**WHAT IS NEEDED**
Reproduce the regulations text starting at "SHORT TITLE" and ending at "animals; (spécimen diagnostique)", swapping "tissue fluids" for "body fluids".

**TEXT SHOWN**
....
Human Pathogens Importation Regulations (SOR/94-558)

Regulations are current to 2012-05-14

Human Pathogens Importation Regulations

SOR/94-558

DEPARTMENT OF HEALTH ACT

Registration 1994-08-16

Regulations Respecting the Importation of Human Pathogens and Their Transfer

P.C. 1994-1359  1994-08-16

His Excellency the Governor General in Council, on the recommendation of the Minister of National Health and Welfare, pursuant to section 12 of the Department of National Health and Welfare Act, is pleased hereby to make the annexed Regulations respecting the importation of human pathogens and their transfer.

SHORT TITLE

1. These Regulations may be cited as the Human Pathogens Importation Regulations.

INTERPRETATION

2. In these Regulations,

“diagnostic specimen”

“diagnostic specimen” means any human or animal material, including excreta, secreta, blood and its components, tissue and tissue fluids, that is to be used for the purposes of diagnoses, but does not include live infected animals; (spécimen diagnostique)

“Director”

“Director” means the Assistant Deputy Minister, Health Protection Branch, Department of National Health and Welfare; (directeur)

“Guidelines”

“Guidelines” means the Laboratory Biosafety Guidelines, as amended from time to time, established by the Department of National Health and Welfare and the Medical Research Council of Canada; (Lignes directrices)
....
(Stored items)
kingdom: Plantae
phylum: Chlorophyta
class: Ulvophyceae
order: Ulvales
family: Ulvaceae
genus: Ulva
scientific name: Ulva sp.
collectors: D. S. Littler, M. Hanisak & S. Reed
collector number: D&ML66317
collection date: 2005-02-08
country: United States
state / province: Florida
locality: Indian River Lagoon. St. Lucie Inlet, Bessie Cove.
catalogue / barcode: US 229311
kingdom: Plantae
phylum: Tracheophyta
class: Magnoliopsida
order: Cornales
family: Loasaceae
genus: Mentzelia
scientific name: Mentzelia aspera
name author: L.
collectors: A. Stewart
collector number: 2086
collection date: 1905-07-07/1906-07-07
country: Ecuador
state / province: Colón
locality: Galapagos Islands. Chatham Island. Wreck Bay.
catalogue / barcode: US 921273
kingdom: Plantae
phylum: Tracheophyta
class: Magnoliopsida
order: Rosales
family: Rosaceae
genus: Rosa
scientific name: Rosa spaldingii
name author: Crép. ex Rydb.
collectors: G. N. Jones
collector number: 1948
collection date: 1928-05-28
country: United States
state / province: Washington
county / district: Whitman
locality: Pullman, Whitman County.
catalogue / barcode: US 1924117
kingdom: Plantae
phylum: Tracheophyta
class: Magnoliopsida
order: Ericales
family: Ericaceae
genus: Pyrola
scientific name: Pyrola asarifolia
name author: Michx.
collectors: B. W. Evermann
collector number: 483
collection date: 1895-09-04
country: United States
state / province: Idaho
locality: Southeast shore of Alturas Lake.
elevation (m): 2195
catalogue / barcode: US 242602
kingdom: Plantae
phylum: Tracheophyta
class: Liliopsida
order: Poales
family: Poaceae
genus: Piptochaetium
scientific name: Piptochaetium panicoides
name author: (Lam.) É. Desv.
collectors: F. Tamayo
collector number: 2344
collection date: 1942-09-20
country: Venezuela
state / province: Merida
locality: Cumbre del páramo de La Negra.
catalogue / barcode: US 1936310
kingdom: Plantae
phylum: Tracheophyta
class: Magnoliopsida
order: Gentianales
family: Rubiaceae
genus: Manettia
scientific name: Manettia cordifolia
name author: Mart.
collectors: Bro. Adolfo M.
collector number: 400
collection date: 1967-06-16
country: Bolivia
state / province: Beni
....
**SOLUTION TO THIS EXERCISE**
SHORT TITLE

1. These Regulations may be cited as the Human Pathogens Importation Regulations.

INTERPRETATION

2. In these Regulations,

“diagnostic specimen”

“diagnostic specimen” means any human or animal material, including excreta, secreta, blood and its components, tissue and body fluids, that is to be used for the purposes of diagnoses, but does not include live infected animals; (spécimen diagnostique)